Outsourcing. L’innovation, seul gage de pérennité, estime Chraibi
Comment se porte le métier de l’offshoring au Maroc ?
Ce métier était inexistant il y a 20 ans. Il s’agit aujourd’hui du 6e secteur le plus important au Maroc en termes de revenus à l’export avec 11 MDH l’année dernière, nous plaçant après l’aéronautique. Notre secteur est le 2e plus gros pourvoyeur d’emplois ces 4 dernières années juste après le secteur automobile. Cela est d’autant plus remarquable qu’il s’agit d’emplois dans les services ne nécessitant aucun intrant, générant ainsi une très forte valeur ajoutée et ayant fait entrer notre pays dans la carte mondiale de l’économie du savoir.
Dans le cadre du PAI, le secteur s’est fixé des objectifs ambitieux d’ici 2020. Seront-ils atteints ?
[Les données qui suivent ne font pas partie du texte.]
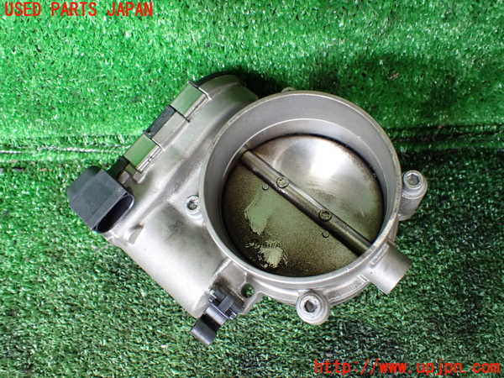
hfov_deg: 60.0
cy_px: 189
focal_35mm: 30
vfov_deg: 46.8
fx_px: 437
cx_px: 252
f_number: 2.3
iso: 800
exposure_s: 1/125
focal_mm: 5.4
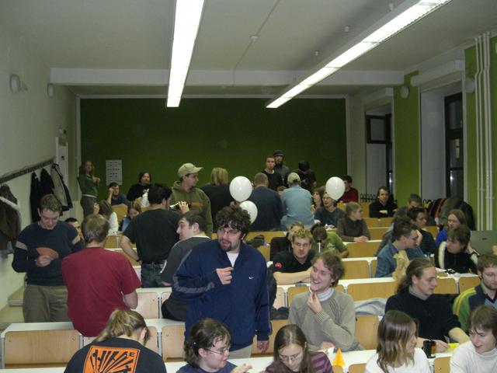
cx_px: 248
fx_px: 546
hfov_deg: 49.0
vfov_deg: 37.7
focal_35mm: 38
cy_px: 186
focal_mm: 6.3
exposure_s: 1/60
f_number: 3.1
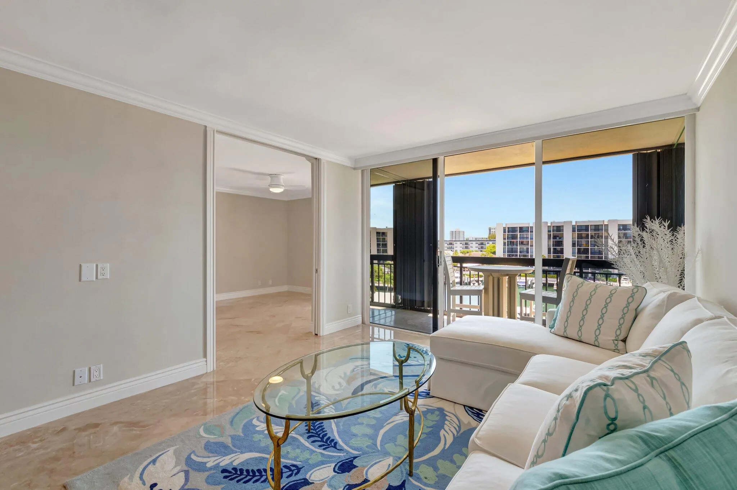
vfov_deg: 77.3
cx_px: 368
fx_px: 307
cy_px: 245
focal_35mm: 15
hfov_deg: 100.4
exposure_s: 1/30
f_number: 8
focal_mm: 10
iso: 640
Ils ne seront probablement pas atteints mais nous devrions nous en approcher sachant que nous pourrions atteindre les 14 MMDH dès 2019 si le rythme de croissance du premier semestre se confirme. Ce chiffre est déjà très honorable. Le secteur des centres d’appels poursuit une forte croissance bien que mature, il en est de même pour l’IT. En revanche le BPO (Back Office) stagne en raison de notre moindre compétitivité sur les coûts et les 2 autres écosystèmes ESO (Ingénierie) et KPO (Knowledge Process Outsourcing) ont mis plus de temps que prévu à décoller.
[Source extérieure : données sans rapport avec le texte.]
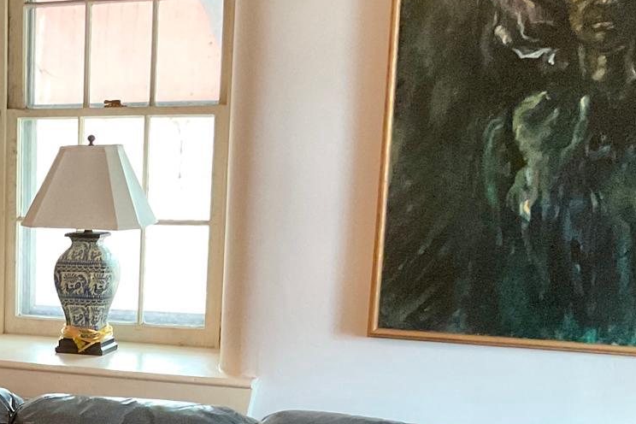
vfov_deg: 15.9
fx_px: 1466
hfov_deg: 22.8
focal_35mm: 83
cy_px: 486
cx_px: -100
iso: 400
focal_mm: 3
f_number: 1.8
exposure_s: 1/30
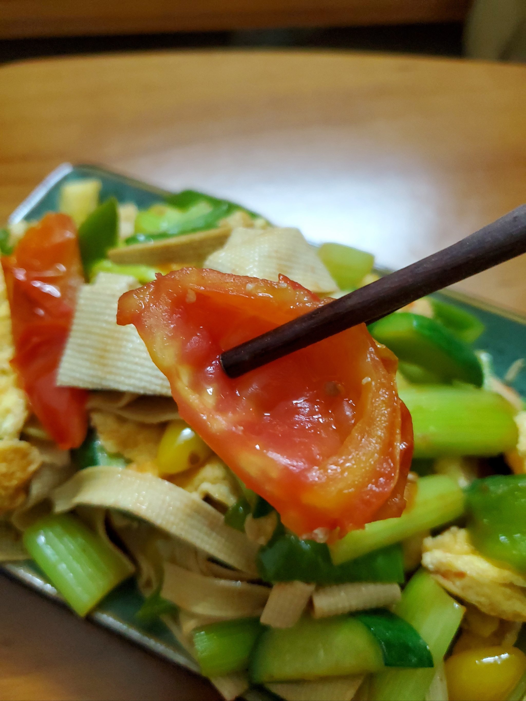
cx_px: 263
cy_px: 350
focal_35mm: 26
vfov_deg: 67.3
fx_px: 527
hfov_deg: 53.1
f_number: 1.5
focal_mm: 4.3
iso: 400
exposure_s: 1/50
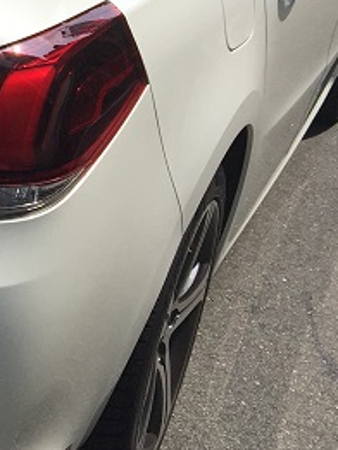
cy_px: 160
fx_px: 1418
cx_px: -241
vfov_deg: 18.0
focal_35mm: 109
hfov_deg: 12.6
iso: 32
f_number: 2.2
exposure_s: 1/2326
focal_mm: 4.15
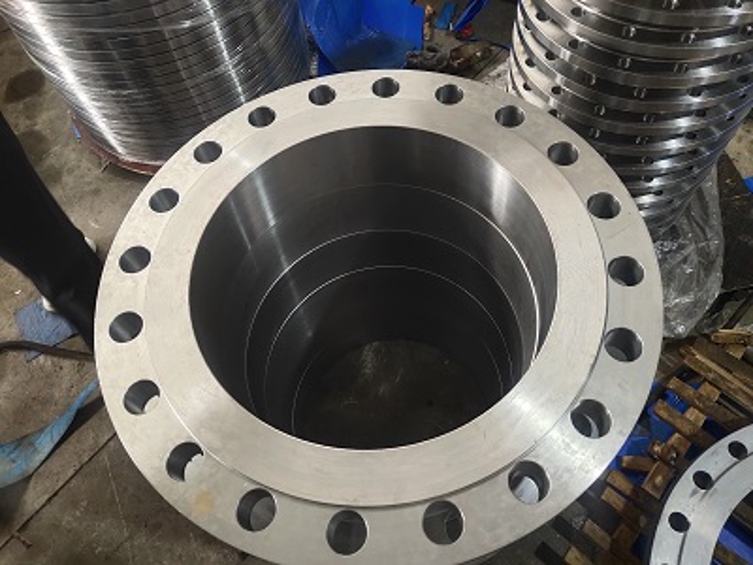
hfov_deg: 61.7
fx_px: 631
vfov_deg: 48.2
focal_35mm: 29
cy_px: 282
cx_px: 376
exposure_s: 1/50
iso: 205
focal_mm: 4.27
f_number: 1.8
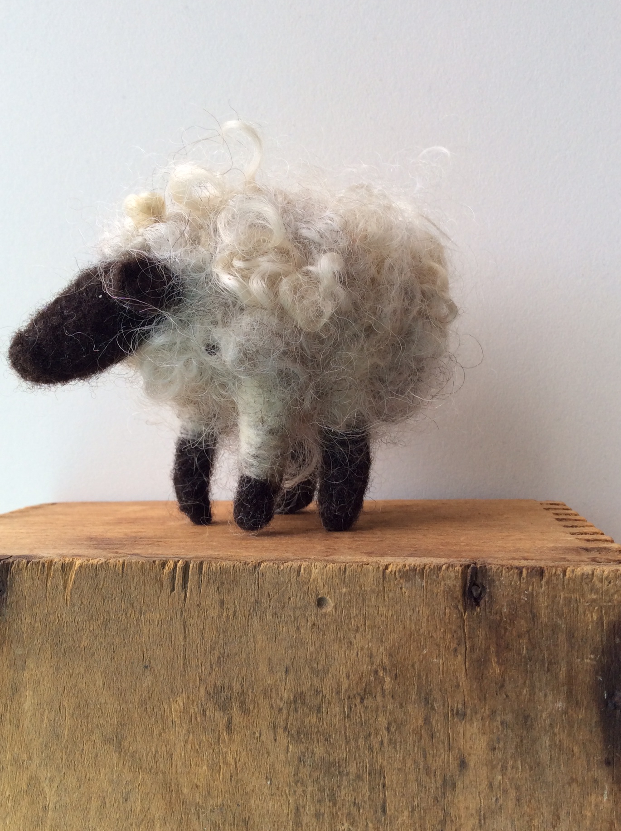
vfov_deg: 50.2
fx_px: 887
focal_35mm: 37
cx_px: 305
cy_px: 416
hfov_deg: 38.6
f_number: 2.4
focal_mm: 3.3
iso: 32
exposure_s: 1/198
Quelles sont les différences entre les marchés national et africain, notamment en termes de ressources humaines ?
Il y a des différences majeures au niveau du bassin de l’emploi. Les salaires sont 3 fois inférieurs à Madagascar. Néanmoins, nous continuons à accroître notre activité au Maroc étant donné que nous servons des besoins différents. Ainsi le développement de notre offre en Afrique ne se fait pas au détriment de notre activité au Maroc de la même façon que l’émergence de ce métier au Maroc n’a pas fait disparaître les centres d’appels en France où nous continuons nous-mêmes à investir. La présence dans les trois zones nous permet d’orienter les prestations vers les différentes destinations en fonction du niveau de complexité, des spécificités et du modèle économique de nos clients. Ainsi par exemple, les opérations nécessitant des aptitudes commerciales importantes sont beaucoup mieux gérées au Maroc qu’à Madagascar. Les opérations de back office (BPO) généralement relativement peu complexes sont quant à elles très bien adaptées à Madagascar. Enfin, les opérations les plus complexes à destination des clients les plus exigeants continuent souvent à être gérées en France. On va ainsi vers un partage harmonieux de la chaîne de valeur entre l’onshore (France), le nearshore (Maroc) et l’offhore (Madagascar).
Quels sont les défis à relever pour le secteur ?
Le principal défi est d’ordre RH. Nous créons environ 5.000 emplois nets chaque année. Ce chiffre pourrait être au moins 3 fois plus important si nous avions pu bénéficier d’un système d’éducation plus adapté. Nous continuons à recruter moins de 5% des candidats qui se présentent compte tenu du niveau général chaotique des diplômes en termes de langues et de soft skills. Le niveau de turnover est lui aussi très handicapant car nous sommes devenus un laboratoire de formation où tous les secteurs viennent puiser. Heureusement, nous restons une destination qualitative avec un véritable savoir-faire qui continue à faire la différence auprès de nos donneurs d’ordre. Notre seule issue résidera donc dans notre capacité à innover et à continuer à nous réinventer en permanence afin de s’adapter au mieux aux évolutions de nos clients.